In my opinion, everyone will lose in this game. That may make me sound like a curmudgeon, but the reality is that I love games. The role-playing game, Dungeons & Dragons, is one of my favorites. So it isn't that I object to games, just gaming with real life consequences.

So why did I say that everyone will lose? To answer that question we need to look at each of the categories of people impacted by the game, which includes all of the traditional stakeholders:

  • Sellers
  • Consumers
  • Vendors
  • Investors

Sellers
It doesn't take much imagination to see how easy it will be for sellers to get caught up in the game - to become so focused on beating 'the competition' on price, that they lose sight of:

  • The profits they're generating or, more likely, losing.
  • Who their ideal customer is.
  • How those customers needs are changing.
  • How they will fund product/service offerings to meet those changing needs.
  • The cost of developing, implementing and modifying the algorithms needed to 'compete.'
  • How costly mistakes can be.
  • How costly it will be to stop this game once it's begun.
  • How to schedule production.
  • What levels of inventory to maintain.

Who among us hasn't become so absorbed in a game that we've lost sight of the target? This game is no different. Sellers will fall into these traps if they choose to participate.

Consumers
To avoid duplication I've listed items in this section that could have just as easily been included in the seller section above. Regardless of their placement, here are dangers that consumers face.

  • The ability to judge the value of any given offering.
  • The ability to make informed choices among alternative offerings.
  • Dissatisfaction with their purchases because the price dropped a mere 15 minutes after they bought.
  • The need to expend more of our irreplaceable resource, time, to monitor the ever-changing pricing picture.
  • Diminished choices. Companies can't fund new offerings on lower prices.
  • Fewer product/service improvements. Companies can't fund the R&D necessary to meet consumers changing needs.
  • Lost confidence in the seller's brand, especially if it was a strong brand.

Shouldn't our goal be to continuously improve our customers' experiences so that they develop a loyalty to our brand while we're demonstrating our loyalty to them? How is focusing on price, to the exclusion of all these other factors, going to create that bidirectional loyalty?

Vendors
Companies that focus on beating their competitors in the pricing game inevitably generate lower profits. To compensate for the lost profits they pressure vendors to lower their prices. Vendors, in an attempt to salvage their profits, will take shortcuts. They'll reduce quality, miss deadlines, choose cheaper shipping methods, whatever it takes to remain profitable under the intense price pressure their customers are imposing. The results are horrendous.

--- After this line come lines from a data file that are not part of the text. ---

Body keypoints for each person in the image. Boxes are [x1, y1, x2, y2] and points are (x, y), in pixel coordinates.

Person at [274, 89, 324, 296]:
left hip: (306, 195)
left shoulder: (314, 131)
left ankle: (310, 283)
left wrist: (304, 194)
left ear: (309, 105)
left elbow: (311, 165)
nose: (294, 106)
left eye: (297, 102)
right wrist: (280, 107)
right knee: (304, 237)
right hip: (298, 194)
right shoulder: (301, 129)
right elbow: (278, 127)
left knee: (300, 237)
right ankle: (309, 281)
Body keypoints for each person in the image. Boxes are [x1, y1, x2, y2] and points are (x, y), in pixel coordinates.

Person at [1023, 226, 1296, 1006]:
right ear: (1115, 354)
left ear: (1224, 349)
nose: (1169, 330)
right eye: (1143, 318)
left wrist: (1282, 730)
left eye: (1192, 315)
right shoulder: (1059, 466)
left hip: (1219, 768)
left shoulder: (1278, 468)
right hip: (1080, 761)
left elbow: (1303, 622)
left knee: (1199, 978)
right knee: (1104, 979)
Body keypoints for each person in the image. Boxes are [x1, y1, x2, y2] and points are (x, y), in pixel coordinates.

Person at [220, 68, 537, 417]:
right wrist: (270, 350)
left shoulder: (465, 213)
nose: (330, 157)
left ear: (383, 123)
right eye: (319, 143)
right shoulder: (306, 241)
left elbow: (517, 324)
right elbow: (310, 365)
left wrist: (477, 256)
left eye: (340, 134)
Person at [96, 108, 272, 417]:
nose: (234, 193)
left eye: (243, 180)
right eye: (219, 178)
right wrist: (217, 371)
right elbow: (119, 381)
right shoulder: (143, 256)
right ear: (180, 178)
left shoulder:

  • Everyone in the supply chain takes a hit to his/her brand. Each member of the chain disappoints his/her customer all the way up to the ultimate consumer.
  • Lost confidence in the brand often initiates a search for alternatives.
  • Finger pointing creates divisiveness where partnership once existed.
  • Vendors are driven out of business by low margins limiting the availability of good, reliable sources for your offerings.

Self-inflicted wounds are the worst and, BTW, they're all self-inflicted.

Investors
One of the reasons that investors chose to invest in your business, whether you're a publicly-traded company or privately-held, is that they believed that you'd produce a return better than they could get elsewhere. How is that possible when you're continuously reducing your prices?

Pricing is one of the easiest to implement, least expensive tools in your toolbox and yet it's the one of the most quickly discarded. Why is that? Why is it that we're willing to invest huge sums of money in developing algorithms to monitor and 'beat' competitors' pricing and not one iota on discovering new ways to serve our customers?

Don't your investors deserve better? Indeed, don't all stakeholders deserve better? If you're not going to avoid this ill-fated robo-pricing game for yourself, won't you at least do so for your customers, vendors and investors?